# EXTRAIT

Bien qu’il soit difficile de recourir à l’ordre chronologique quand les repères du temps et de l’espace disparaissent, on peut noter trois étapes, dans cette hypothétique reconstitution : l’évanouissement, la sortie de l’évanouissement et le réveil. L’important n’est ni l’évanouissement ( qui pourrait donner lieu à un procès-verbal), ni le réveil (que la mémoire de Jean-Jacques peut essayer de décrire). L’important, c’est le moment (en fait : l’instant) de la sortie. Le présent, c’est ça. S’il s’inscrivait dans la durée ordinaire, on pourrait dire de lui que cet instant est juste avant qu’une conscience puisse penser ou se penser comme conscience. Mais il ne s’inscrit pas dans la durée au sens ordinaire : c’est un instant, ce n’est pas un moment ! Un flash sans durée : c’est comme un flash qui serait sans durée, situation impossible qui souligne que tout commentaire de cet instant est de l’ordre du langage, donc de la métaphore.

Il semble se passer alors ce qu’il semble se passer dans leur esprit quand les chercheurs en astronomie fondamentale s’essaient à quantifier ce qu’ils appellent « le temps de Planck », l’espace temporel qui séparerait (ils sont déjà dans la métaphore) l’origine du monde et le fameux Big Bang. Mesurer la durée de l’instant durant lequel le temps s’invente ! Mesurer la durée du sans durée ! Alors : prendre une seconde de notre durée enregistrée, la diviser par 10 puis encore par 10 et par 10, autant de fois qu’il le faudra, c’est-à-dire, disent-ils, 10 à la puissance 43 fois ! Un milliardième de milliardième de milliardième de milliardième de seconde, c’est encore dix millions de fois trop grand ! J’ignore quels ont été les calculs minutieux qui ont abouti à ce résultat et je ne doute pas qu’ils aient quelque part une certaine pertinence scientifique, mais leur résultat me paraît métaphysique. De l’ordre de la métaphore, une fois de plus.

# DONNÉES FOURNIES
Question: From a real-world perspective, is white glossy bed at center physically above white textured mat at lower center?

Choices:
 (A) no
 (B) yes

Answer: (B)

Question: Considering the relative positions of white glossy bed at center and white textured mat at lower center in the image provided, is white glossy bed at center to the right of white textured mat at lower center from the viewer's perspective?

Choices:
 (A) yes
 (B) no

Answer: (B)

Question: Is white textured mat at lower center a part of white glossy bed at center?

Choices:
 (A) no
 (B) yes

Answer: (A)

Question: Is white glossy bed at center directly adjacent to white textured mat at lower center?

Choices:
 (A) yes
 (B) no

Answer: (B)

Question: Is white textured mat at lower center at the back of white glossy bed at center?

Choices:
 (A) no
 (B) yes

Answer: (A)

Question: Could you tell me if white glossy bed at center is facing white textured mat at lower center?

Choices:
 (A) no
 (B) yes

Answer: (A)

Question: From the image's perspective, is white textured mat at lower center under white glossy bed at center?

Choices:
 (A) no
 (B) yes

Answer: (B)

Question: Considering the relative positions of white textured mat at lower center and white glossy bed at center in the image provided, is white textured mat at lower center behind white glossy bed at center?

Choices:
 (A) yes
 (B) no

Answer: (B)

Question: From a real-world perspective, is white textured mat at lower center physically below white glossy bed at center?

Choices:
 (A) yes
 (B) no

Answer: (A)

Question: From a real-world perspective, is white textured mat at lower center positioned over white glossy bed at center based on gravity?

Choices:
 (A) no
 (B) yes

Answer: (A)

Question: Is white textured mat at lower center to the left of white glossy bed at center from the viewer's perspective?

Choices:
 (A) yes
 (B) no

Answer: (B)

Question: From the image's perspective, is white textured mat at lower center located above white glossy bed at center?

# EXERCICE PROPOSÉ
Poursuivez l'extrait sur l'instant de la sortie de l'évanouissement et le temps de Planck, à la suite de sa dernière phrase. Les lignes fournies ne sont pas nécessaires.

# RÉSULTAT FINAL
Un laps de temps en dehors du temps.

Que peut-il bien se passer pendant ce laps de temps, qui n’est un laps que de façon imagée ? En suggérer une explication, c’est déjà accepter de se placer dans l’ordre du langage qui suppose le temps et l’espace comme coordonnées brutes. Mais c’est aussi rester convaincu qu’à se placer ainsi dans l’ordre du langage c’est savoir que les mots qu’on va trouver rateront nécessairement leur but. Le sentiment d’échec fait partie de l’urgence. Au-delà de cette limite, votre billet n’est plus valable… Il faut changer de réseau.

Passer à ce que Bernard Noël évoque par la sueur de mots et Yves Bonnefoy par l’envers disloqué des paroles. Quand cesse l’évanouissement de Jean-Jacques, avant même que sa conscience prenne conscience de son réveil, le jaillissement a déjà eu lieu: l’être-là du monde, l’il y a d’Emmanuel Levinas a expulsé la conscience. C’est-à-dire qu’une fois de plus, une première fois de plus, la conscience est à l’état naissant, remplissant de sa légère existence le monde qu’elle aperçoit pour la première fois, une première fois de plus.

Seulement, l’instant flash de la naissance de la conscience révèle à elle-même une conscience qui, silencieusement, parle, se parle, recourt aux coordonnées spatio-temporelles du langage. La nuit s’avançait. J’aperçus le ciel, quelques étoiles, et un peu de verdure.. Cette première sensation fut un moment délicieux. Je ne me sentais encore que par-là. Je naissais dans cet instant à la vie, et il me semblait que je remplissais de ma légère existence tous les objets que j’apercevais. Tout entier au moment présent je ne me souvenais de rien; je n’avais nulle notion distincte de mon individu, pas la moindre idée de ce qui venait de m’arriver ; je ne savais ni qui j’étais ni où j’étais ; je ne sentais ni mal, ni crainte, ni inquiétude. Je voyais couler mon sang comme j’aurais vu couler un ruisseau, sans songer seulement que ce sang m’appartînt en aucune sorte. Je sentais dans tout mon être un calme ravissant, auquel chaque fois que je me le rappelle, je ne trouve rien de comparable dans toute l’activité des plaisirs connus….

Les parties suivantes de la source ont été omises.